== Records provided

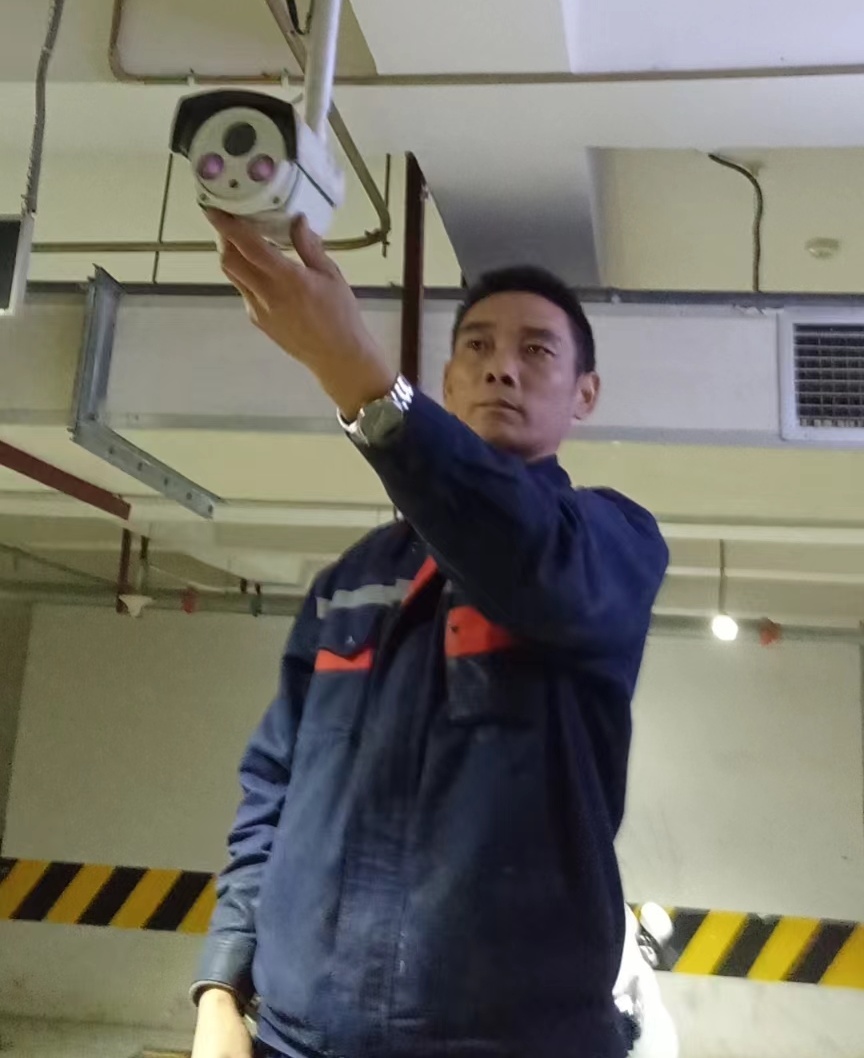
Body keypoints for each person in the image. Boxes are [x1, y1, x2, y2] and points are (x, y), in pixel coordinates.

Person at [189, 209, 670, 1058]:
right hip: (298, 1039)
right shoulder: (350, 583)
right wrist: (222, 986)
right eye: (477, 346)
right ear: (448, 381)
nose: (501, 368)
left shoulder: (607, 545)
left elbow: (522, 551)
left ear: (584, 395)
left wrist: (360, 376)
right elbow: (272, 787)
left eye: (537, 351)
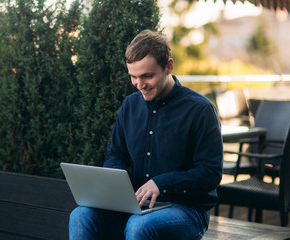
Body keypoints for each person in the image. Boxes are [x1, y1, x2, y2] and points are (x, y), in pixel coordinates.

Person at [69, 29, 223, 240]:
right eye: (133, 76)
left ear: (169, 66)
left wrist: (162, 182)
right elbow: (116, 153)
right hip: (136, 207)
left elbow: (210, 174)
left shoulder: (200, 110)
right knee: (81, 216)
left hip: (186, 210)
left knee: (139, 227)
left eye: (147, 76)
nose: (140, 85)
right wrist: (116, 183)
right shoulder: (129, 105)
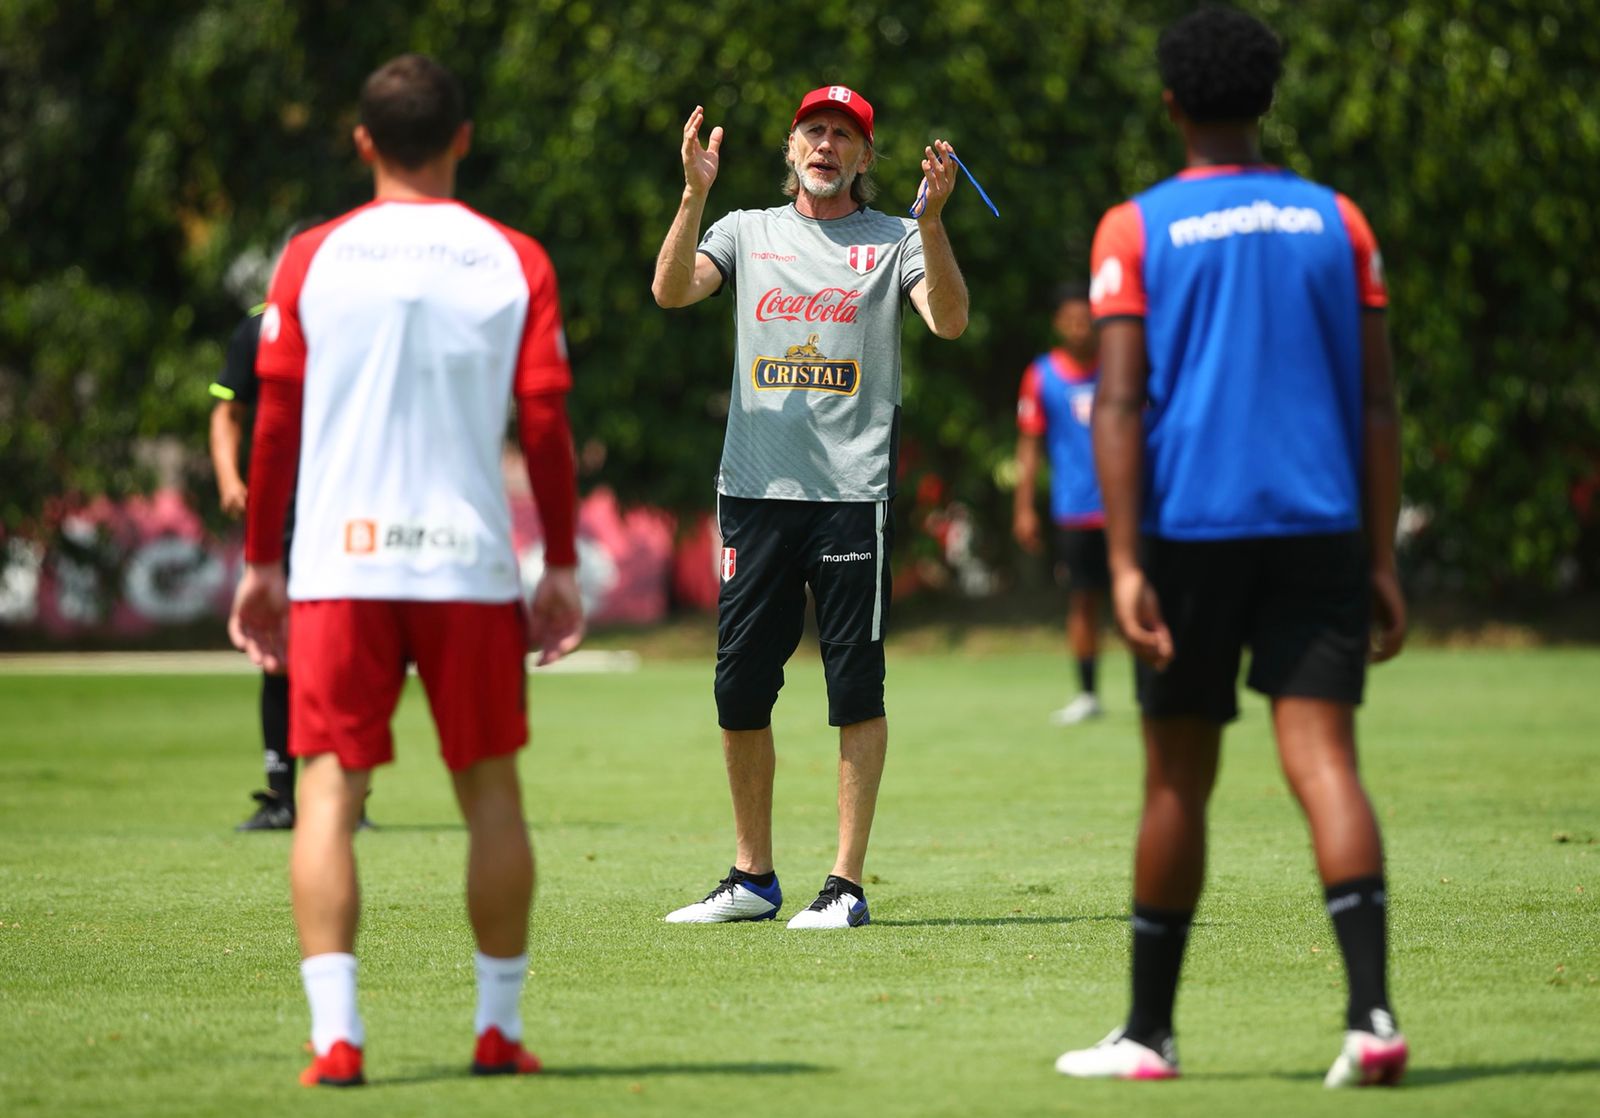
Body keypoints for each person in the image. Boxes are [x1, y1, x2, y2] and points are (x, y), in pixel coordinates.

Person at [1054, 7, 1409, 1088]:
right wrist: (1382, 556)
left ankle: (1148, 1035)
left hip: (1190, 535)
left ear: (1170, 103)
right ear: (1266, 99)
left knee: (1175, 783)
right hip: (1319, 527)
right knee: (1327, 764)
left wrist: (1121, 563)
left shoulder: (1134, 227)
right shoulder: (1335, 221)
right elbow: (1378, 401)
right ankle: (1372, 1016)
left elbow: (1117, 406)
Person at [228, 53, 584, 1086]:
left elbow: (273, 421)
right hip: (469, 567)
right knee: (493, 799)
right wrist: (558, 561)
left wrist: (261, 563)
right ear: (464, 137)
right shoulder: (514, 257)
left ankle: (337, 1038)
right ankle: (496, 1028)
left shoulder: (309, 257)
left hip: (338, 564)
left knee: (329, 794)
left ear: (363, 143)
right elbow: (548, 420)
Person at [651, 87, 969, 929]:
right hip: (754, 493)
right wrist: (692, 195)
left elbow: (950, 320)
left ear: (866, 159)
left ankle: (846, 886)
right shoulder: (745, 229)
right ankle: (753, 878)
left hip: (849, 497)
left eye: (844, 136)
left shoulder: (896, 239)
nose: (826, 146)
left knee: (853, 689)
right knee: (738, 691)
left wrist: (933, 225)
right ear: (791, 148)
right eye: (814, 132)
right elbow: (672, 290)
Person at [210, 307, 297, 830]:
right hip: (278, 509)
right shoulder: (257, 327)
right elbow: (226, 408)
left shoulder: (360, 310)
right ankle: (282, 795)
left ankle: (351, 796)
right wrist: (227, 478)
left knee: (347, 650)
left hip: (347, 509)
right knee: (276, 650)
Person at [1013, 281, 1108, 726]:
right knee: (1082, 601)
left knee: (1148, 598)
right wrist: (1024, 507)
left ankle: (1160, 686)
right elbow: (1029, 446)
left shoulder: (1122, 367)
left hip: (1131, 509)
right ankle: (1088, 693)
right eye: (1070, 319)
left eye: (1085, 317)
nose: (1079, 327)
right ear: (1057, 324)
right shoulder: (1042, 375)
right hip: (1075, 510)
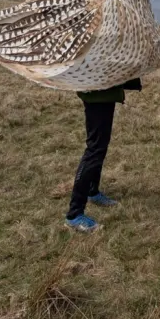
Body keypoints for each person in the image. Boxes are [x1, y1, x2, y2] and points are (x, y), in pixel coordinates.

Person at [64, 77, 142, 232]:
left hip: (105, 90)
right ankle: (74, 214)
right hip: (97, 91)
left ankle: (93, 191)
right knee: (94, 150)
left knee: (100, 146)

====

◆ About this exercise
Count each line of the material above that holds the word "ankle", and state the total with no other text.

◆ Task solution
12